## TASK REQUIREMENTS
Transcribe the full listing below, word for word, without pictures.

● ● ●

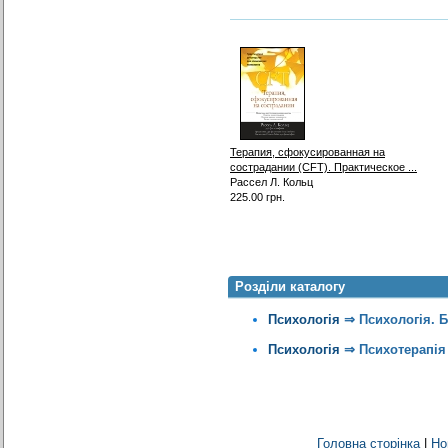
Терапия, сфокусированная на
сострадании (CFT). Практическое ...
Рассел Л. Кольц
225.00 грн.
Розділи каталогу
Психологія
⇒
Психологія. 
Психологія
⇒
Психотерапія
Головна сторінка
|
Но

● ● ●

## YOUR RESPONSE
Терапия, сфокусированная на
сострадании (CFT). Практическое ...
Рассел Л. Кольц
225.00 грн.
Розділи каталогу
Психологія
⇒
Психологія. 
Психологія
⇒
Психотерапія
Головна сторінка
|
Но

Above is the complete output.